> **READING TEXT**:
'Stand-up economist': How to be optimistic about climate

Seattle's Yoram Bauman talks about facing global-warming facts, dealing with carbon emissions and and lowering the state sales tax.
Crosscut archive image.

Yoram Bauman, Ph.D.: Making economics and climate change understandable.

Seattle's Yoram Bauman talks about facing global-warming facts, dealing with carbon emissions and and lowering the state sales tax.

Seattle’s Dr. Yoram Bauman is probably best known for clarifying the intricacies of economics with doses of humor as what he calls “the world’s first and only stand-up economist.” He has a national following and has shared the stage with luminaries from the late Robin Williams to Nobel Prize-winning economist Paul Krugman.

Bauman now focuses his wit and economics expertise on the daunting issue of climate change with acclaimed illustrator Grady Klein in an educational and entertaining new book, The The Cartoon Introduction to Climate Change (Island Press). In the book, Dr. Bauman offers — with jokes — a primer on climate history, the science of climate change, the consequences of human use of fossil fuels, predictions, and policy ideas on how to address the major culprits, carbon dioxide (CO2) and other greenhouse gases — before it’s too late.

Bauman is a Ph.D. environmental economist and active in CarbonWA.org, an effort to bring a revenue-neutral carbon tax to Washington state. He taught for several years with the UW Program on the Environment. He also co-authored with Klein of the two-volume Cartoon Introduction to Economics. His website is www.standupeconomist.com.

Bauman recently talked about our climate at a coffee house in Seattle’s University District on his return from a round of talks for audiences ranging from the American Enterprise Institute and Research for the Future in Washington D.C. to a conference of New England public utilities commissioners in Vermont.

How did you decide to create a cartoon book to explain this complex subject?

You take something that’s daunting that people want to know more about and you put it in a format that’s more accessible and inviting for people. The challenge for cartoon books in this country is that they have the reputation of being just for kids. Kids can read them too, but there’s a lot of good information in the books and folks who are not experts on climate change can pick up a lot from this book.

How do you see climate change and why are most scientists convinced it’s occurring?

Climate change is occurring because of the burning of fossil fuels, deforestation and putting greenhouse gases into the atmosphere, mostly CO2 [carbon dioxide]. There’s a theory that goes back 150 years or so that says that this will warm the planet and will have other implications.

Lately, we’ve been learning about ocean acidification so that some carbon that goes into the atmosphere gets dissolved in the ocean and affects ocean chemistry and that can change things like the ability of ocean creatures to build shells. We also see changes in weather patterns and precipitation. A warmer atmosphere tends to hold more moisture so you get heavier and heavier rainstorms.

You also write about the history of climate. What are scientists learning from this history?

> **SET EXERCISE A**:
Rewrite the entries from the line containing "Return results in" through the last entry as a numbered list, omitting blank lines.
The entries that follow are unrelated to the climate interview.

> **INPUT**:
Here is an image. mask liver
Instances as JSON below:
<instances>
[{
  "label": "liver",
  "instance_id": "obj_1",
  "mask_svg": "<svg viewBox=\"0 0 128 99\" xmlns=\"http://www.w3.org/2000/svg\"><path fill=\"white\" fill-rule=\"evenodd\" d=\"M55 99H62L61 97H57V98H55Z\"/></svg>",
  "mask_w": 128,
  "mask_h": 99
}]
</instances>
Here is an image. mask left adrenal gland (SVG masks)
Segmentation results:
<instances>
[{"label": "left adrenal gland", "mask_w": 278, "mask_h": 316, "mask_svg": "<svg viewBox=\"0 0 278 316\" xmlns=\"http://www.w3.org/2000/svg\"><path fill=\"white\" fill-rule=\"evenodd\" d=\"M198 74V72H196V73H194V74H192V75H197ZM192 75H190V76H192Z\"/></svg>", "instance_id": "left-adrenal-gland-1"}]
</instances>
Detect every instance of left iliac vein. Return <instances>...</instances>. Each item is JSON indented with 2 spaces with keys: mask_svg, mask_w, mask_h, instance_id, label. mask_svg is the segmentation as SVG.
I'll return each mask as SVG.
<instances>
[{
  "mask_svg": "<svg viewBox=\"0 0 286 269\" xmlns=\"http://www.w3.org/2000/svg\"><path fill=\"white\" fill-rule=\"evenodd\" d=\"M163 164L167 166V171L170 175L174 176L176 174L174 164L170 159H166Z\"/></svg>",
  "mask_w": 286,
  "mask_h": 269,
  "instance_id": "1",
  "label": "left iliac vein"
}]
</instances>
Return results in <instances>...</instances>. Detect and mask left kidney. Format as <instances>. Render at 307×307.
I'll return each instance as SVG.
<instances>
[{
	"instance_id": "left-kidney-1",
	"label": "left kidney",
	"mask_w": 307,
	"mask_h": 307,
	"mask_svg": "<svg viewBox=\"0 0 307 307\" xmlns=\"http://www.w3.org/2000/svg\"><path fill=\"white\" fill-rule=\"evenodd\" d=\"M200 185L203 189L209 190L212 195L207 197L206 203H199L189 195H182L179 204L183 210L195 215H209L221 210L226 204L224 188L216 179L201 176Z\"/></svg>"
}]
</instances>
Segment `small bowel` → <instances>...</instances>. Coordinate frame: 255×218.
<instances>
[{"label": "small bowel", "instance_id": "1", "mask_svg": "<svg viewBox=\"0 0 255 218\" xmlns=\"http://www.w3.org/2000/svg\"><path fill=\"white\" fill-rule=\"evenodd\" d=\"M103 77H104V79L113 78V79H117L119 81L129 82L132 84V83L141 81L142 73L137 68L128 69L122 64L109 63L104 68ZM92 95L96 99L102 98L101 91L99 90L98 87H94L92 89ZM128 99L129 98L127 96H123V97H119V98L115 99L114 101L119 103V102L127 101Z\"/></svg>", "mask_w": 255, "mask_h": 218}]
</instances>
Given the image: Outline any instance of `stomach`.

> **SET EXERCISE B**:
For each statement, say whether the climate interview agrees with it (yes or no) and quote the words that decide it: (i) Bauman taught for several years with the UW Program on the Environment. (ii) Paul Krugman illustrated the cartoon book on climate change. (iii) The theory that greenhouse gases will warm the planet goes back about 50 years.

> **WRITTEN ANSWER A**:
1. Return results in <instances>...</instances>. Detect and mask left kidney. Format as <instances>. Render at 307×307.
2. I'll return each instance as SVG.
3. <instances>
4. [{
5. 	"instance_id": "left-kidney-1",
6. 	"label": "left kidney",
7. 	"mask_w": 307,
8. 	"mask_h": 307,
9. 	"mask_svg": "<svg viewBox=\"0 0 307 307\" xmlns=\"http://www.w3.org/2000/svg\"><path fill=\"white\" fill-rule=\"evenodd\" d=\"M200 185L203 189L209 190L212 195L207 197L206 203H199L189 195H182L179 204L183 210L195 215H209L221 210L226 204L224 188L216 179L201 176Z\"/></svg>"
10. }]
11. </instances>
12. Segment `small bowel` → <instances>...</instances>. Coordinate frame: 255×218.
13. <instances>
14. [{"label": "small bowel", "instance_id": "1", "mask_svg": "<svg viewBox=\"0 0 255 218\" xmlns=\"http://www.w3.org/2000/svg\"><path fill=\"white\" fill-rule=\"evenodd\" d=\"M103 77H104V79L113 78V79H117L119 81L129 82L132 84V83L141 81L142 73L137 68L128 69L122 64L109 63L104 68ZM92 95L96 99L102 98L101 91L99 90L98 87H94L92 89ZM128 99L129 98L127 96H123V97H119V98L115 99L114 101L119 103V102L127 101Z\"/></svg>", "mask_w": 255, "mask_h": 218}]
15. </instances>
16. Given the image: Outline any instance of `stomach`.

> **WRITTEN ANSWER B**:
(i) Yes: "He taught for several years with the UW Program on the Environment."
(ii) No: "with acclaimed illustrator Grady Klein"
(iii) No: "There’s a theory that goes back 150 years or so"